The U.S. utility industry is one of the most important industries in the country and provides water, sewage, energy, and other basic services to the public. This sector employs more than 500,000 people and has a market value of $1.5 trillion. However, utility companies are extremely vulnerable when it comes to security. The sector is a prime candidate for cyberattacks, as well as physical attacks. As our cities become smarter, the pressure on the nation’s energy grid increases, and utility security risks become more serious. Utility companies must remain aware and responsive to industry-wide concerns in order to mitigate these threats and keep the nation’s grid secure.

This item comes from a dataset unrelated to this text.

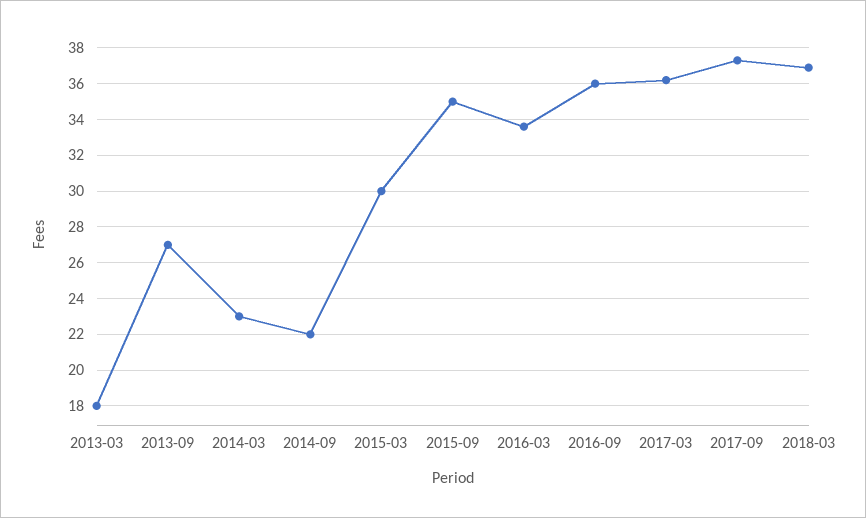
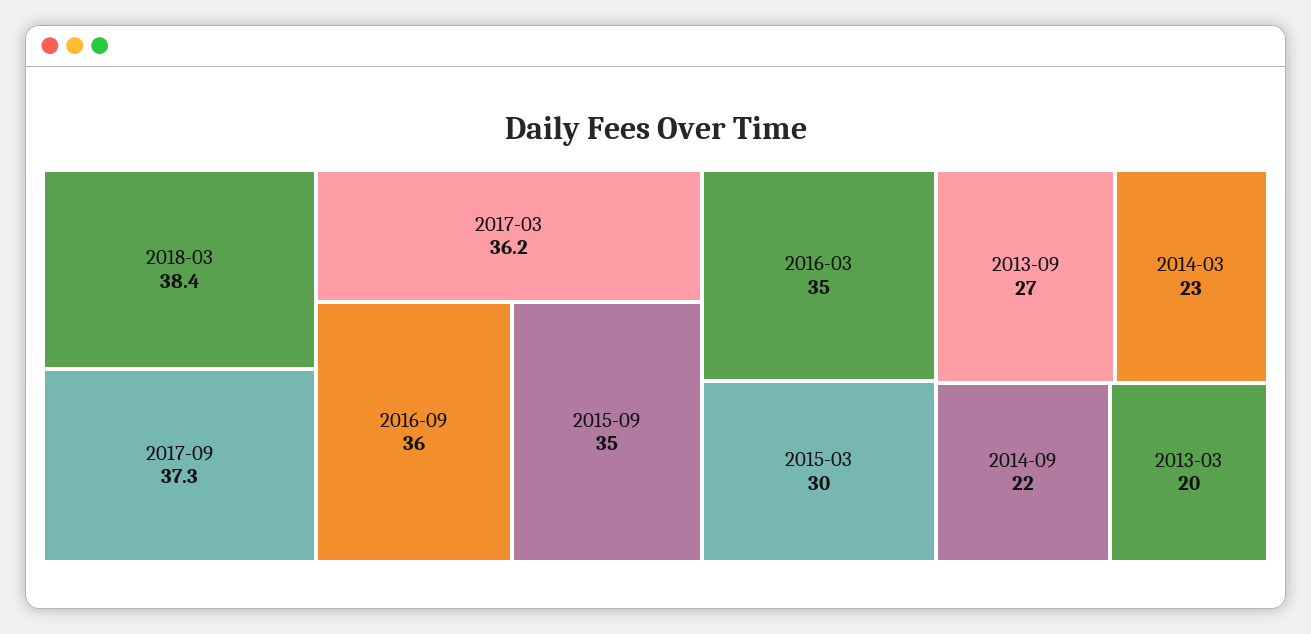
2013-03: 18 -> 20
2016-03: 33.5 -> 35
2018-03: 37 -> 38.4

Securing The Nation’s Utility Sector
The utility sector presents a unique security challenge because its physical infrastructure is intertwined with the virtual systems being used to automate processes and provide security. This interdependence is called a physical-cyber convergence, and it presents utility security risks within the utility industry. A disruption of one portion of these systems could very well affect the other, causing loss of power, destruction of equipment, and damage to devices throughout the grid. When considering the problems they will need to address, utility companies should focus on five key areas of risk:
Risk #1 – Securing Critical Infrastructure And The Grid
The critical infrastructure that makes up the energy sector keeps the nation’s lights on and plays a vital role in our economy. However, our energy and utility infrastructures are experiencing a shift toward the use of smart technologies, which often creates new utility security risks within the sector. Aging operational technologies (such as Industrial Control Systems and SCADA) are prime targets for criminals as they are connected to wider networks. Ransomware, malware, and attack campaigns by savvy cybercrime groups could easily cause mass outages of the nation’s grid. Experts within the field estimate that some components of the country’s energy grid are more than a century old – twice its usable life expectancy of 50 years. As this old infrastructure wears out, it becomes vulnerable to digital threats, especially if the aging technology is being linked to advanced technology without proper upgrades. This means that there may not be much standing between the grid and a crisis.
Risk #2 – IoT and Cyberphysicl attacks
In the past several years, cyber threats to utility providers have grown in number and sophistication. One of the key reasons for this spike in cyberattacks is the increase in the use of internet-enabled devices and wireless sensor networks by energy and utility providers. Traditional energy systems are based on the use of cyber-physical systems, but advances in technology have introduced the Internet of Things (IoT) and the idea of controlling physical systems through digital methods. Mobile apps have become popular with energy providers, which presents unique utility security risks across the sector. These risks include espionage, data breaches, vandalism, physical damage, and data tampering. As a result of the increased use of these wireless data connection systems, utility providers must adapt their security measures and upgrade systems accordingly.
Riks #3 – Automation, AI, And Privacy
Advances in technology are being used by the energy sector to streamline processes and operations. These advances include cloud computing, big data, robotics, and artificial intelligence (AI). Such automation certainly creates more efficient procedures, but it also brings about new security and privacy concerns as AI captures sensitive personal information to build optimized systems. The aggregation of all the data collected means new concerns in terms of privacy and requires utility providers to guard against data breaches and cyberattacks in order to protect consumers.
Risk #4 – Security Skills Shortage And Employee Training
Utility companies have been in operation for decades, and are part of a well-established, traditional industrial sector. Their daily operations included minimal security, but now – with the increase in cyber threats around the globe – they must adapt to an increasingly complicated technology environment that necessitates increased security measures. As the industry changes, utility operators much acknowledge the need for different security teams and be willing to invest in the training of employees to guard against phishing attempts or other insider threats that could derail operations and affect the grid.
Risk #5 – Securing The Supply Chain
The increasing use of connected services within the supply chain has complicated the delivery and receipt of products across the nation. Utility providers are especially vulnerable to cyberattacks within the supply chain and need to be aware of the unique threats up and down the chain. These threats include the disruption of services provided by power plants and clean energy generators after a ransomware attack; a large-scale disruption of power to customers through a cyberattack that remotely disconnects services; the disruption of substations leading to regional loss of services; and the theft of customer information over an unsecured network.
Mitigating Utility Security Risks
The cost of upgrading outdated technology is prohibitive to many operators, but the outdated technologies being used have led to security breaches for many utility companies. As utility providers increase their use of technology to automate operational processes, they must keep in mind the importance of putting in place digital defense measures to mitigate utility security risks and invest in the training of all employees to ensure cyber security breaches do not occur. At the same time, it’s worth investing in physical security measures to maintain the integrity of the nation’s energy grid and connected networks. Good physical security can help ensure the integrity of sensitive areas such as data centers and substations. By paying attention to both the physical and cyber security measures they have put in place, utility operators can guarantee the security of their data as well as the integrity of the nation’s energy grid.